Carrio continued: “It is also interesting to read that, earlier, he [LaRouche] analyzed how the international financial system began to collapse, which we're going to see in the world over the coming year. He warns the governments of all countries, that if they apply the restrictions of the international financial agencies, and fail to resolve the problem of the looting of their banks, there will be a succession of governments, finally resulting in total national disintegration. This is not an irrational matter, but it is totally unjust, if we fail to take advantage of this crisis to find the [correct] policies. If you want to see them, they are there; the problem is, that many times, we do not want to see them.”

Duhalde's Dilemma

Barely two weeks in office, President Eduardo Duhalde has run into exactly the dilemma of which LaRouche warned: It is impossible to keep the nation's currency and financial system linked to the international system, and simultaneously defend the country's population and productive capabilities.

Duhalde is still trying to do both.

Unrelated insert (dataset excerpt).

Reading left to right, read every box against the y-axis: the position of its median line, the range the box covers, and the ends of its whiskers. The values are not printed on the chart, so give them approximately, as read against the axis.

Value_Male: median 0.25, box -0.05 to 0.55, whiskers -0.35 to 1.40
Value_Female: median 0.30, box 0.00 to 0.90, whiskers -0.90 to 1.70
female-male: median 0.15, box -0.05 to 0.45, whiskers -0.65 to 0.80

Failing to recognize that international financiers would rather permit Argentina to split apart in anarchy and chaos than have it adopt LaRouche's nation-state economics, Duhalde devalued the peso, and says the International Monetary Fund and others must give them $15-20 billion in new credits, to keep the country from disintegrating.

But IMF officials make clear they will not work with the government, should it continue to insist on price controls, trade protectionism, and its two-tier currency regime. Under the latter, the peso is allowed to float freely against the U.S. dollar for non-essential purposes, but most trade and other transactions are carried out at a fixed rate of 1.4 pesos to the dollar. Speculative attacks have started, to force the government to give up the official, pegged rate.

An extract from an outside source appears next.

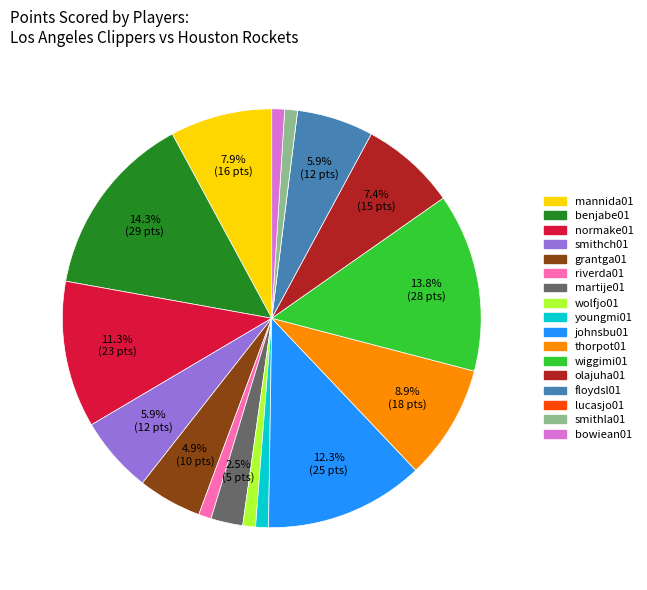

Combined, what portion of the pie is johnsbu01 and thorpot01?

21.2%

For their part, the privatized state utility companies, owned almost entirely by foreign interests, are threatening to pull out of the country, and let the nation's electricity, gas, water, telephone, and other vital services go hang, because Duhalde plans to cancel the lucrative contracts given them by previous governments, which allow them to charge customers in dollars, at rates indexed to international inflation!

The big “time bomb,” as Duhalde admits, is the banking system, which collapsed in December when the government of President Fernando De la Rua and Economy Minister Domingo Cavallo froze banking deposits, in order to squeeze out yet another round of payments on the foreign debt. That has left 1.1 million smaller depositors bereft of their savings, and in many cases without the means to live. Domestic production and commerce, as well as imports and exports, are paralyzed. When Duhalde took office Jan. 1, he found that the bankers had so looted the banks (which are almost 70% foreign-controlled), that should he allow depositors to pull out their savings, every bank in the country would collapse.

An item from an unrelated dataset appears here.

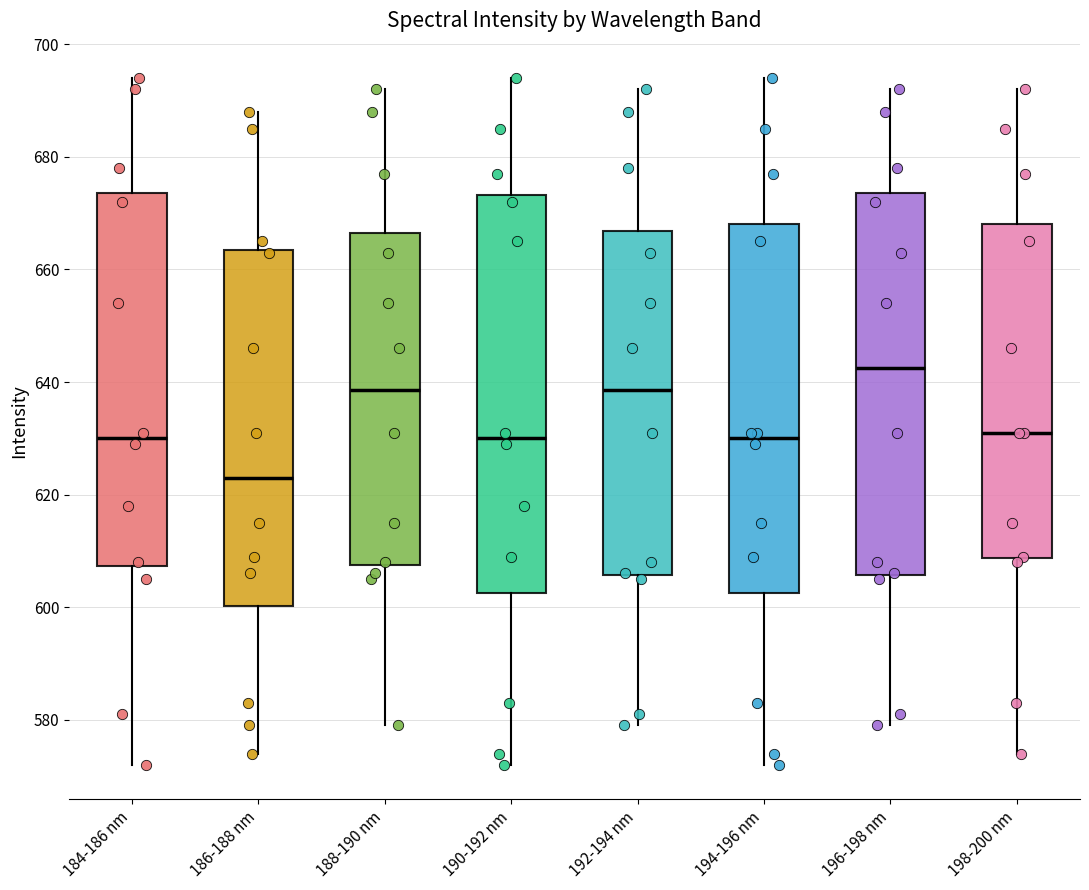

Comparing the boxes themselves (not the whiskers), which one is the tallest?

190-192 nm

More Than Financiers at Work

Two governments, however, have come to Argentina's aid. The Brazilian government averted a health catastrophe, when it flew in 12 tons of insulin, some of it donated, to cover the shortage when the collapse of credit left Argentina without medicines. Brazil is working out financial arrangements to provide anti-cancer and anti-AIDS drugs, and Italy too sent medicines and funds.

There are also forces inside Argentina determined to defend the nation. The Roman Catholic Archbishop of La Plata, Msgr. Hector Aguer, for example, issued a call Dec. 20 for Argentine politicians to stop being cowardly about “The Debt Explosion.” Echoing LaRouche associates' exposé of “bankers' arithmetic,” Aguer charged that Argentina's debt was inflated to levels “astronomically” exceeding the country's ability to pay, through “financial alchemy,” including “arbitrary and unilateral changes in interest rates.” Argentina's insolvency must be turned to its favor, he said, having recourse to such precedents as the post-World War II War Debt Commission, which ruled that “no agreement whose stipulations be too oppressive, or retard the recovery and development of a debtor nation, would be in the best interest of the United States or of Europe.”